* **Exercise instructions**
Please tally the lines in the data below that include the string "depth", and reply with only the total.

* **Provided data**
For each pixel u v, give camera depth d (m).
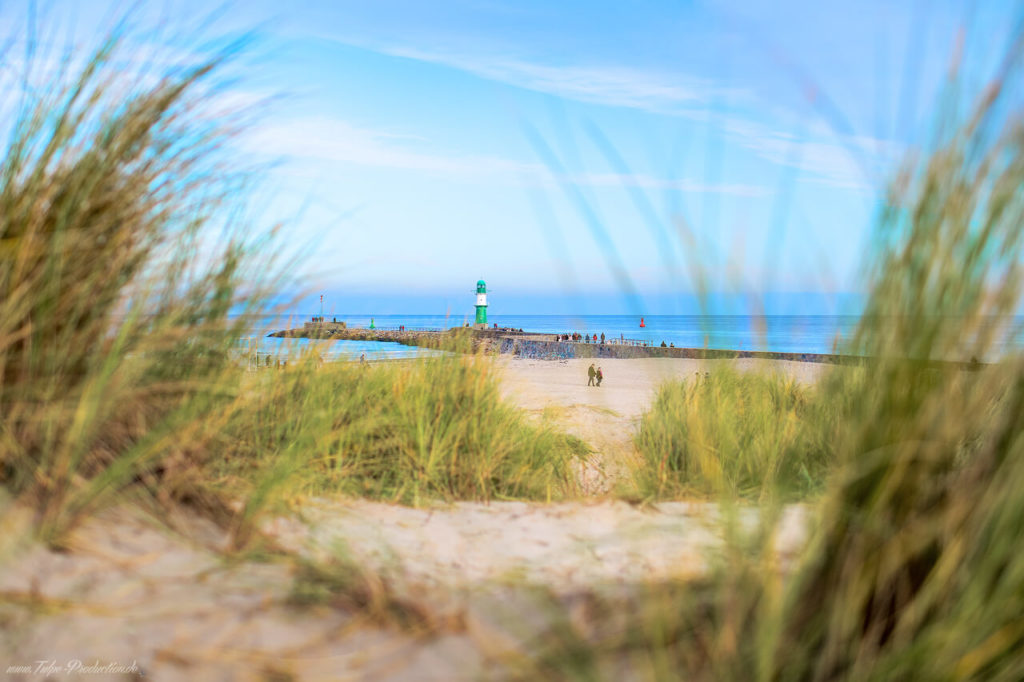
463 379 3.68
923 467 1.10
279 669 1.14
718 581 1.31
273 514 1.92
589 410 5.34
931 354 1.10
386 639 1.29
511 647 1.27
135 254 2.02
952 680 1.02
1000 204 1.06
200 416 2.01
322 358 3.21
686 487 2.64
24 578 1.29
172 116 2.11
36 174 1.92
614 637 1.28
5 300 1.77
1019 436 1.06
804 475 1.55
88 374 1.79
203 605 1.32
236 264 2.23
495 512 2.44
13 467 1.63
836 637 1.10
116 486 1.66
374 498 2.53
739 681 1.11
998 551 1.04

* * *

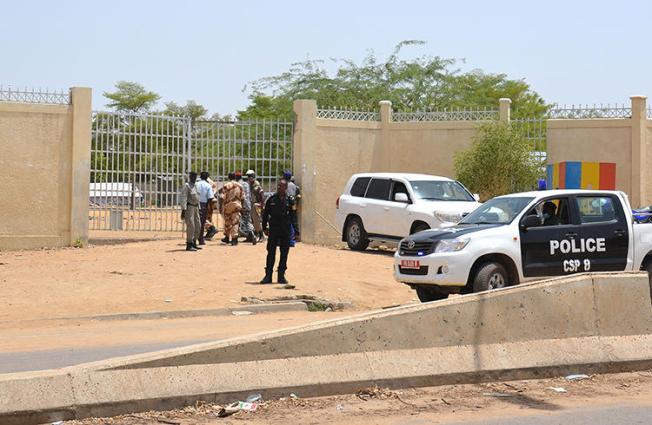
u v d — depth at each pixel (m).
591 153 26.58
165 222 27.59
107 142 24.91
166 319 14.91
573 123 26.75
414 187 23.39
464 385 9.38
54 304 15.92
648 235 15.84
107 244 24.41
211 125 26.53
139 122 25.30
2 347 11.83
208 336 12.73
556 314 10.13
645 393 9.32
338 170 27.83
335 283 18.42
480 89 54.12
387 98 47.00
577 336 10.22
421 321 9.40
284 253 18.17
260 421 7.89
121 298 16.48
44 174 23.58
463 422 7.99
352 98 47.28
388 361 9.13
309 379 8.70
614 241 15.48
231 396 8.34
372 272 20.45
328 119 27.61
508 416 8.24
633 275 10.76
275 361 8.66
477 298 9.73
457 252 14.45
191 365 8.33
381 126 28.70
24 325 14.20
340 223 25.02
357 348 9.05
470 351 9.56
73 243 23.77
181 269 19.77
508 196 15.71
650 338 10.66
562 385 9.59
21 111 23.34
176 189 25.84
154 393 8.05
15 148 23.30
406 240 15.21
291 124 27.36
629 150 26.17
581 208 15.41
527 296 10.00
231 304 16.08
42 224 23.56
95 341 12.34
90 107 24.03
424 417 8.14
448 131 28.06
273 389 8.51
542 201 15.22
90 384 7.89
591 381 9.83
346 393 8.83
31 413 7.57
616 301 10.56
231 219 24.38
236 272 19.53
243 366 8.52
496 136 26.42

==

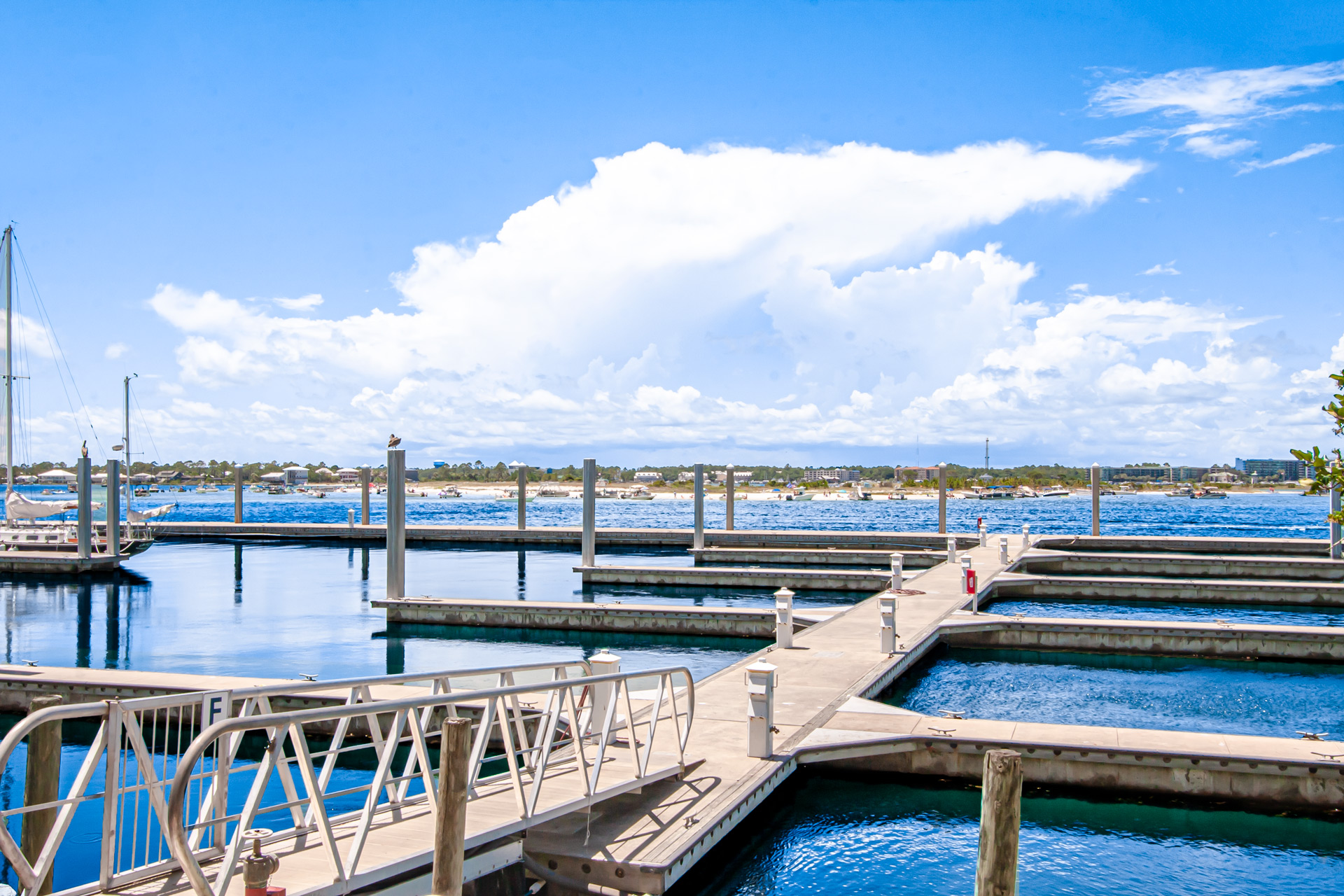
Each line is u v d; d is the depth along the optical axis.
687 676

* **Expected answer**
3